Clay Shirky: Society Doesn’t Need Newspapers. What We Need is Journalism

Wednesday, March 18th, 2009

As the Seattle Post-Intelligencer prints its last edition Tuesday shifting entirely to the Web, Clay Shirky‘s recent post on the relationship between journalism and the newspaper industry, as well as the “revolution” that is taking place before our eyes, is more relevant than ever.

Shirky, an outspoken writer on the social and economic effects of Internet technologies recently wrote an articulate, clear and a substantive piece that I urge everyone to read in full. Here are a few of my favorite excerpts that summarize what I like to call the “Dark Age” of the newspaper industry:

When reality is labeled unthinkable, it creates a kind of sickness in an industry. Leadership becomes faith-based, while employees who have the temerity to suggest that what seems to be happening is in fact happening are herded into Innovation Departments, where they can be ignored en masse. This shunting aside of the realists in favor of the fabulists has different effects on different industries at different times. One of the effects on the newspapers is that many of its most passionate defenders are unable, even now, to plan for a world in which the industry they knew is visibly going away.[...]
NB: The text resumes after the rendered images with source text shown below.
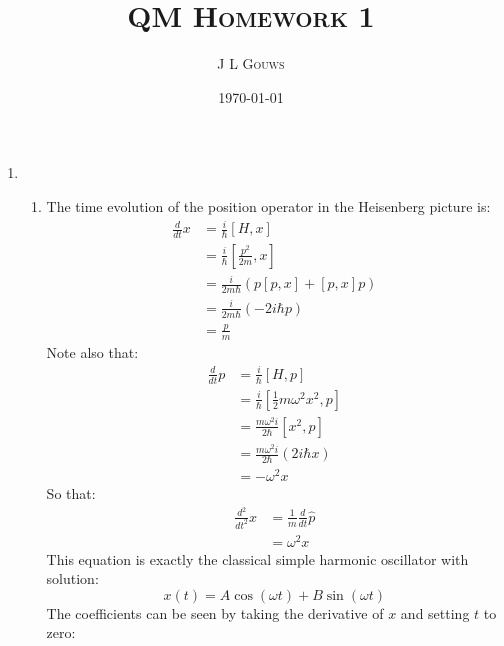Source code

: \documentclass[12pt,a4]{article}
\title{
\textsc{QM Homework 1}
}
\author{\textsc{J L Gouws}
}
\date{\today
\\[1cm]}
\begin{document}
\thispagestyle{empty}

\maketitle

\begin{enumerate}
  \item
    \begin{enumerate}
      \item 
        The time evolution of the position operator in the Heisenberg picture is:
        \begin{align*}
          \frac{d}{d t}      x &= \frac{i}{\hbar}\left[H, x\right]\\
                               &= \frac{i}{\hbar}\left[\frac{ p^2}{2m}, x\right]\\
                               &= \frac{i}{2m\hbar}\left( p\left[ p, x\right] + \left[ p, x\right]  p\right)\\
                               &= \frac{i}{2m\hbar}\left(-2 i \hbar p\right)\\
                               &= \frac{ p}{m}
        \end{align*}
        Note also that:
        \begin{align*}
          \frac{d}{d t}      p &= \frac{i}{\hbar}\left[H, p\right]\\
                               &= \frac{i}{\hbar}\left[\frac{1}{2} m\omega^2 x^2, p\right]\\
                               &= \frac{m\omega^2 i}{2\hbar}\left[ x^2, p\right]\\
                               &= \frac{m\omega^2 i}{2\hbar}\left( 2 i \hbar x \right)\\
                               &= -\omega^2 x
        \end{align*}
        So that:
        \begin{align*}
          \frac{d^2}{d t^2} x &= \frac{1}{m}\frac{d}{dt}\hat p\\
                                   &= \omega^2 x
        \end{align*}
        This equation is exactly the classical simple harmonic oscillator with solution:
        \begin{equation*}
          x(t) = A \cos (\omega t) + B \sin (\omega t)
        \end{equation*}
        The coefficients can be seen by taking the derivative of $x$ and setting $t$ to zero:

\end{enumerate}
\end{enumerate}
\end{document}
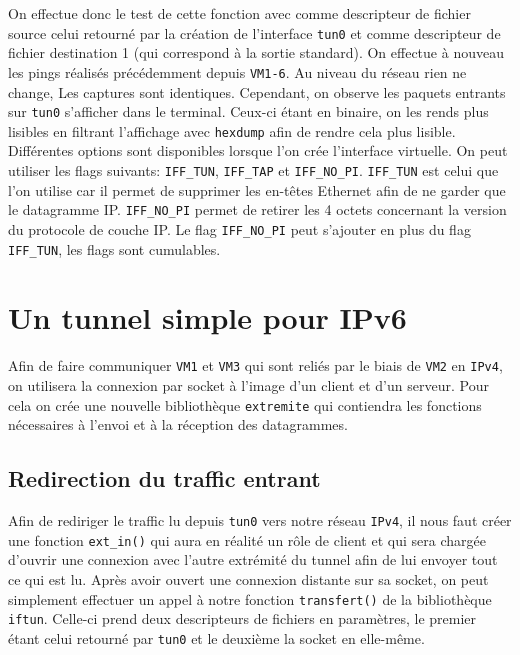 \documentclass[a4paper, 12pt]{article}
\begin{document}
    On effectue donc le test de cette fonction avec comme descripteur de 
    fichier source celui retourné par la création de l'interface \verb+tun0+ et
    comme descripteur de fichier destination 1 (qui correspond à la 
    sortie standard). On effectue à nouveau les pings réalisés précédemment
    depuis \verb+VM1-6+. Au niveau du réseau rien ne change, Les captures sont 
    identiques. Cependant, on observe les paquets entrants sur \verb+tun0+ 
    s'afficher dans le terminal. Ceux-ci étant en binaire, on les rends plus 
    lisibles en filtrant l'affichage avec \verb+hexdump+ afin de rendre cela 
    plus lisible. \\

    Différentes options sont disponibles lorsque l'on crée l'interface 
    virtuelle. On peut utiliser les flags suivants: \verb+IFF_TUN+, 
    \verb+IFF_TAP+ et \verb+IFF_NO_PI+. \verb+IFF_TUN+ est celui que l'on 
    utilise car il permet de supprimer les en-têtes Ethernet afin de ne garder
    que le datagramme IP. \verb+IFF_NO_PI+ permet de retirer les 4 octets 
    concernant la version du protocole de couche IP. Le flag \verb+IFF_NO_PI+ 
    peut s'ajouter en plus du flag \verb+IFF_TUN+, les flags sont cumulables.

    \section{Un tunnel simple pour IPv6}

    Afin de faire communiquer \verb+VM1+ et \verb+VM3+ qui sont reliés par le 
    biais de \verb+VM2+ en \verb+IPv4+, on utilisera la connexion par socket à
    l'image d'un client et d'un serveur. Pour cela on crée une nouvelle 
    bibliothèque \verb+extremite+ qui contiendra les fonctions nécessaires à
    l'envoi et à la réception des datagrammes.

    \subsection{Redirection du traffic entrant}

    Afin de rediriger le traffic lu depuis \verb+tun0+ vers notre réseau 
    \verb+IPv4+, il nous faut créer une fonction \verb+ext_in()+ qui aura en 
    réalité un rôle de client et qui sera chargée d'ouvrir une connexion avec 
    l'autre extrémité du tunnel afin de lui envoyer tout ce qui est lu. Après 
    avoir ouvert une connexion distante sur sa socket, on peut simplement 
    effectuer un appel à notre fonction \verb+transfert()+ de la bibliothèque 
    \verb+iftun+. Celle-ci prend deux descripteurs de fichiers en paramètres, 
    le premier étant celui retourné par \verb+tun0+ et le deuxième la socket 
    en elle-même. \\
\end{document}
When we shift our attention from ‘save newspapers’ to ‘save society’, the imperative changes from ‘preserve the current institutions’ to ‘do whatever works.’ And what works today isn’t the same as what used to work.

Shirky also discusses how both digital technology and the industry’s reluctance, or fear, to “think the unthinkable” scenario (i.e., that the ability to share content would not decline, but explode) has led to the crucible newspapers are about to pass.

As a former reporter myself, I look upon this “revolution” in awe, shock, frustration and excitement. I definitely hope the best for all the talented reporters on the cusp of losing their jobs, and those already forced to move on, but I am left anxious to see what comes out the other side of that crucible.

It is clear the relationship between journalism and newspapers is coming to an end – or at least as it has been manifested previously. No one knows which model will fill the void as the current system collapses, as Shirky suggests; however, I’m optimistic – call it blind – that the foundation of good journalism and the need for investigative reporting will survive the transformation, albeit a little more digital.